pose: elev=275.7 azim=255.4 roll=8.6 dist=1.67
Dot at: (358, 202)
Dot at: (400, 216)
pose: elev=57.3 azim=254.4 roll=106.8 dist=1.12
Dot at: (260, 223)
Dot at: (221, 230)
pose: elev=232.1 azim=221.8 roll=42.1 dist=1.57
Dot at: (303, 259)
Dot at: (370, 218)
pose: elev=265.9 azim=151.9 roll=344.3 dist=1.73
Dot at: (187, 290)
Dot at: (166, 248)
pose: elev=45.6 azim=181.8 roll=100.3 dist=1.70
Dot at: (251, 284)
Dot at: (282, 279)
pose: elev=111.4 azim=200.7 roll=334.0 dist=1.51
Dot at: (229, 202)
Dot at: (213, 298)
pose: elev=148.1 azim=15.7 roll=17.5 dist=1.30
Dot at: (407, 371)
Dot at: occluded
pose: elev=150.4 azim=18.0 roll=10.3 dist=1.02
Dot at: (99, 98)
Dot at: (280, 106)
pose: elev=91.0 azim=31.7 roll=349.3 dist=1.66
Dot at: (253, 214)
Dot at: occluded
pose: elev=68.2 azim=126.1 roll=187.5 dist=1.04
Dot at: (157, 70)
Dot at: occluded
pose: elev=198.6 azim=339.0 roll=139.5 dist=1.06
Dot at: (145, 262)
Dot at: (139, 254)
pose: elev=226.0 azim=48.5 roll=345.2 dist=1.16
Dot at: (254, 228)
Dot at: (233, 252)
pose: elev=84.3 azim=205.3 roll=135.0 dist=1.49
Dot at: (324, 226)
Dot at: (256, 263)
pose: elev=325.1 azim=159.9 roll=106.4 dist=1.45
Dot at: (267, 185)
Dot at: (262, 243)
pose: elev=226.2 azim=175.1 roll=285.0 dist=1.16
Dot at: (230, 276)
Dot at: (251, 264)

........

• [WHAT IS NEEDED] Reproduce the data above without any change, from the line containing "pose: elev=57.3 azim=254.4" through the end of the data, both ends included.

• [EXERCISE OUTPUT]
pose: elev=57.3 azim=254.4 roll=106.8 dist=1.12
Dot at: (260, 223)
Dot at: (221, 230)
pose: elev=232.1 azim=221.8 roll=42.1 dist=1.57
Dot at: (303, 259)
Dot at: (370, 218)
pose: elev=265.9 azim=151.9 roll=344.3 dist=1.73
Dot at: (187, 290)
Dot at: (166, 248)
pose: elev=45.6 azim=181.8 roll=100.3 dist=1.70
Dot at: (251, 284)
Dot at: (282, 279)
pose: elev=111.4 azim=200.7 roll=334.0 dist=1.51
Dot at: (229, 202)
Dot at: (213, 298)
pose: elev=148.1 azim=15.7 roll=17.5 dist=1.30
Dot at: (407, 371)
Dot at: occluded
pose: elev=150.4 azim=18.0 roll=10.3 dist=1.02
Dot at: (99, 98)
Dot at: (280, 106)
pose: elev=91.0 azim=31.7 roll=349.3 dist=1.66
Dot at: (253, 214)
Dot at: occluded
pose: elev=68.2 azim=126.1 roll=187.5 dist=1.04
Dot at: (157, 70)
Dot at: occluded
pose: elev=198.6 azim=339.0 roll=139.5 dist=1.06
Dot at: (145, 262)
Dot at: (139, 254)
pose: elev=226.0 azim=48.5 roll=345.2 dist=1.16
Dot at: (254, 228)
Dot at: (233, 252)
pose: elev=84.3 azim=205.3 roll=135.0 dist=1.49
Dot at: (324, 226)
Dot at: (256, 263)
pose: elev=325.1 azim=159.9 roll=106.4 dist=1.45
Dot at: (267, 185)
Dot at: (262, 243)
pose: elev=226.2 azim=175.1 roll=285.0 dist=1.16
Dot at: (230, 276)
Dot at: (251, 264)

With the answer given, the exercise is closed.